Epstein took his own life in August in a Manhattan jail cell after he pleaded not guilty to abusing and trafficking women and girls in Manhattan and Florida from 2002 to 2005.
This new lawsuit alleges Epstein's alleged crimes are much broader, and that he went to great lengths — including buying a database to track the movements of the girls — to carry out his operations.
"He created this safe haven for himself to be able to conduct this kind of activity, keep them captive and ... to be able to shield himself from law enforcement scrutiny and public scrutiny," George told As It Happens host Carol Off.
'Alarmed and outraged'
Before his death, Epstein, through his lawyers, denied any wrongdoing, saying he'd kept a clean record since his 2008 conviction in Florida.
George began her investigation into Epstein shortly after she came into office in April 2019, after receiving multiple inquiries from people who alleged something was afoot on the island, as well as reading media reports.
She said she was "alarmed and outraged" by what she uncovered.
"The islands and the way they are situated, as well as Epstein's power and wealth — it made it very conducive for him to be able to conceal his actions," George said.
Little Saint James, which Epstein has owned since 1998, is more than three kilometres from the nearest large island, St.

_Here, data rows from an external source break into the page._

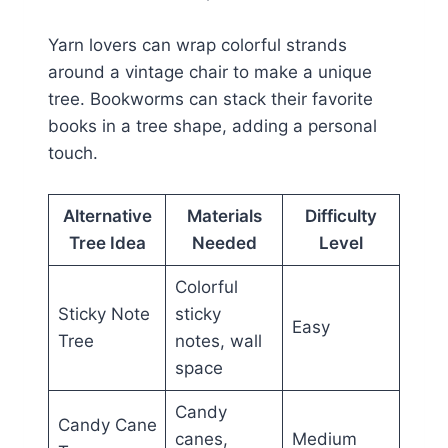
Yarn lovers can wrap colorful strands
around a vintage chair to make a unique
tree. Bookworms can stack their favorite
books in a tree shape, adding a personal
touch.
Alternative
Materials
Difficulty
Tree Idea
Needed
Level
Colorful
Sticky Note
sticky
Easy
Tree
notes, wall
space
Candy
Candy Cane
canes,
Medium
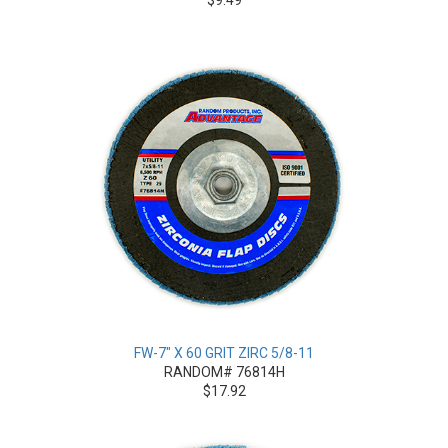
FW-7" X 60 GRIT ZIRC 5/8-11
RANDOM# 76814H
$17.92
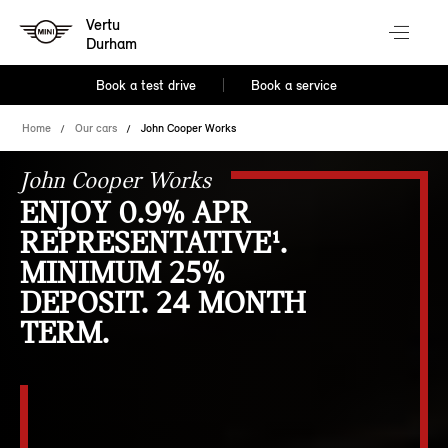
Vertu
Durham
Book a test drive
Book a service
Home
Our cars
John Cooper Works
John Cooper Works
ENJOY 0.9% APR
REPRESENTATIVE¹.
MINIMUM 25%
DEPOSIT. 24 MONTH
TERM.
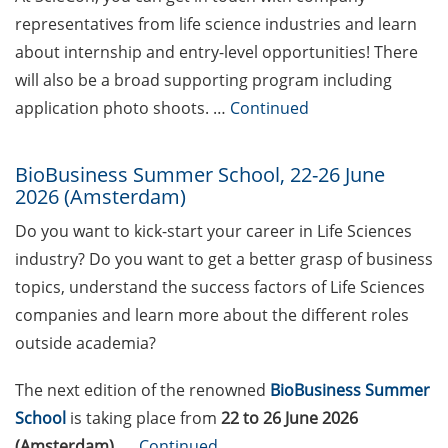
(apply by 31 July 2026)
representatives from life science industries and learn
Jobvector Career Day for
about internship and entry-level opportunities! There
natural scientists,
will also be a broad supporting program including
physicians, IT specialists,
application photo shoots. …
Continued
and engineers (24 Sep
2026)
BioBusiness Summer School, 22-26 June
Various workshops offered
2026 (Amsterdam)
by Young Entrepreneurs in
Do you want to kick-start your career in Life Sciences
Science in June/July 2026
industry? Do you want to get a better grasp of business
Various webinars offered
topics, understand the success factors of Life Sciences
by the European
companies and learn more about the different roles
Intellectual Property (IP)
outside academia?
Helpdesk in June 2026
The next edition of the renowned
BioBusiness Summer
DEAL – offers by the
University of Göttingen to
School
is taking place from
22 to 26 June 2026
publish open access
(Amsterdam).
…
Continued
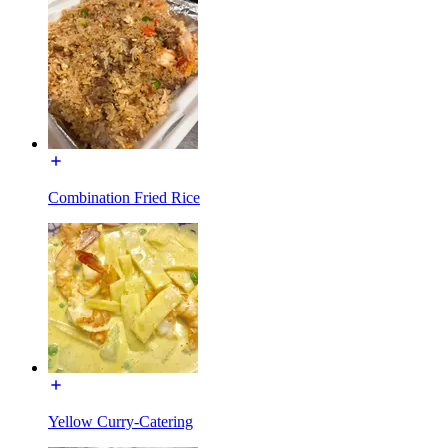
Combination Fried Rice
Yellow Curry-Catering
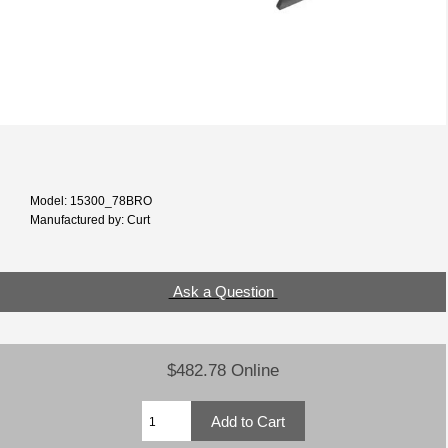
Model: 15300_78BRO
Manufactured by: Curt
Ask a Question
$482.78 Online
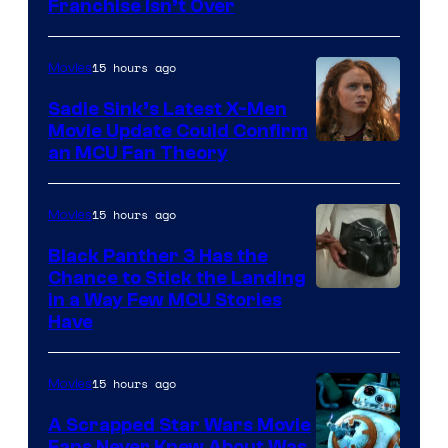
Franchise Isn’t Over
15 hours ago
Movies
Sadie Sink’s Latest X-Men
Movie Update Could Confirm
an MCU Fan Theory
15 hours ago
Movies
Black Panther 3 Has the
Chance to Stick the Landing
Image
in a Way Few MCU Stories
Have
Courtesy
of
15 hours ago
Movies
Marvel
A Scrapped Star Wars Movie
Fans Never Knew About Was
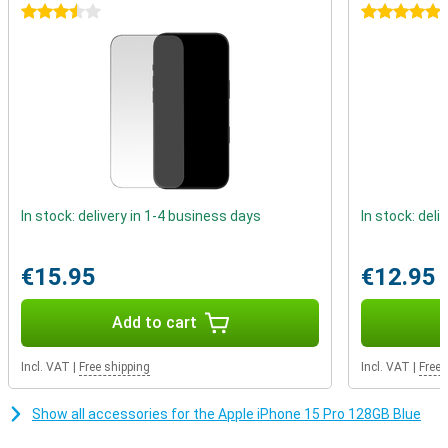
on current Apple chips that use a 5nm process.
3.5 stars
5 stars
Better battery life
The iPhone 15 Pro again gets a larger battery, which means a big
increase in battery life. You can easily use this device for more
than a day. When the battery does drain, you can recharge it in no
time.
In stock: delivery in 1-4 business days
In stock: deli
€15.95
€12.95
Add to cart
Incl. VAT
|
Free shipping
Incl. VAT
|
Free 
Show all accessories for the Apple iPhone 15 Pro 128GB Blue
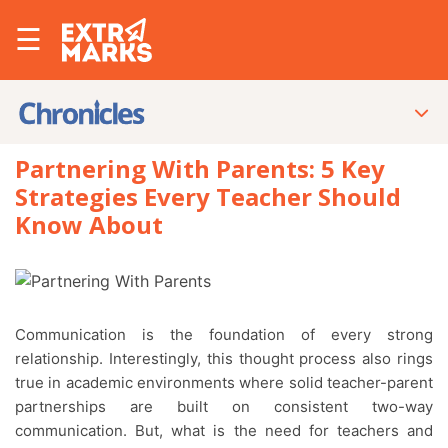
☰
Partnering With Parents: 5 Key
Strategies Every Teacher Should
Know About
Communication is the foundation of every strong
relationship. Interestingly, this thought process also rings
true in academic environments where solid teacher-parent
partnerships are built on consistent two-way
communication. But, what is the need for teachers and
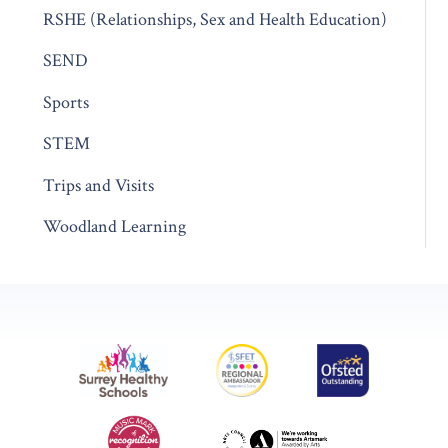
RSHE (Relationships, Sex and Health Education)
SEND
Sports
STEM
Trips and Visits
Woodland Learning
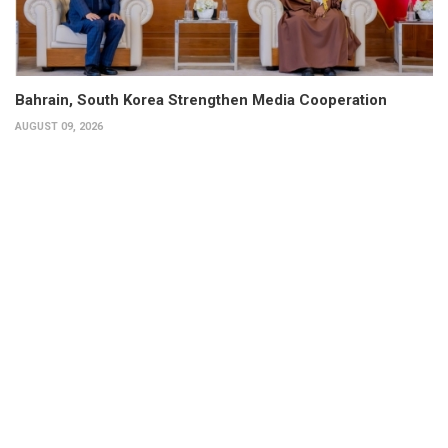
Bahrain, South Korea Strengthen Media Cooperation
AUGUST 09, 2026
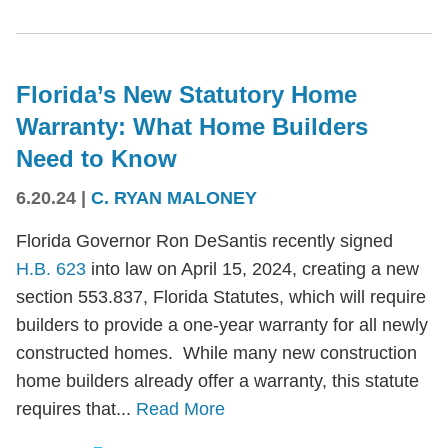
Florida’s New Statutory Home
Warranty: What Home Builders
Need to Know
6.20.24
|
C. RYAN MALONEY
Florida Governor Ron DeSantis recently signed
H.B. 623
into law on April 15, 2024, creating a new
section 553.837, Florida Statutes, which will require
builders to provide a one-year warranty for all newly
constructed homes. While many new construction
home builders already offer a warranty, this statute
requires that...
Read More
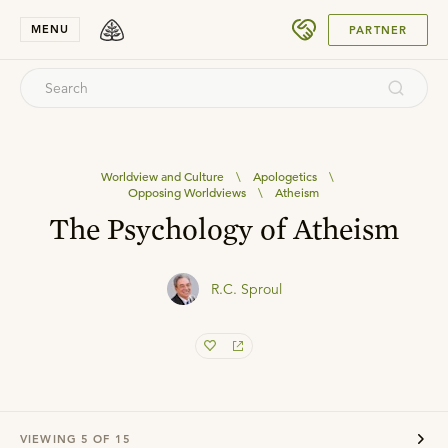
SUBMIT
MENU
PARTNER
Worldview and Culture
\
Apologetics
\
Opposing Worldviews
\
Atheism
The Psychology of Atheism
R.C. Sproul
VIEWING
5
OF
15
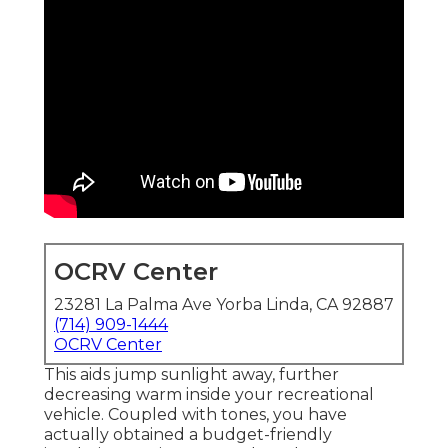
OCRV Center
23281 La Palma Ave Yorba Linda, CA 92887
(714) 909-1444
OCRV Center
This aids jump sunlight away, further
decreasing warm inside your recreational
vehicle. Coupled with tones, you have
actually obtained a budget-friendly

Thomas.
Epstein then allegedly bought nearby Great St. James in 2016, using a straw purchaser to conceal his identity, to keep people from monitoring him from there, and keep victims from escaping to the island.
In one undated incident in the lawsuit, according to the New York Times, a 15-year-old girl tried to swim off the island in an effort to escape the abuse. Epstein allegedly captured her and took her passport away.
The lawsuit also alleges that Epstein refused to allow investigators to enter Little St. James beyond its dock as recently as July 2018.
The lawsuit seeks the forfeiture of Epstein's two islands, as well as the dissolution of his numerous shell companies.
Epstein's estate is estimated to be worth $577.7 million US.
This is the first lawsuit from a government entity, but dozens of Epstein's victims have also filed similar lawsuits against his estate.
The estate's executors have set up a fund to compensate victims, but George said she worries that there are too many "strings attached."
A lawyer for the estate said in a statement to Reuters that they reject the claim there are any "confidentiality requirements," and said the fund is not intended to shield anyone from liability.
Money could go to victims
George said if they win the lawsuit, they will ask the court if they can use funds to assist victims that were harmed by Epstein in the U.S. Virgin Islands.
Epstein has been connected to high-profile people, including Prince Andrew. The prince was forced to step down from his royal duties last November over the friendship and allegations that he had sex with Virginia Roberts when she was underage, including once at Epstein's Virgin Islands estate. Prince Andrew denies the allegations.
George said the investigation is still underway and, if there is evidence, charges may be laid against those who assisted Epstein.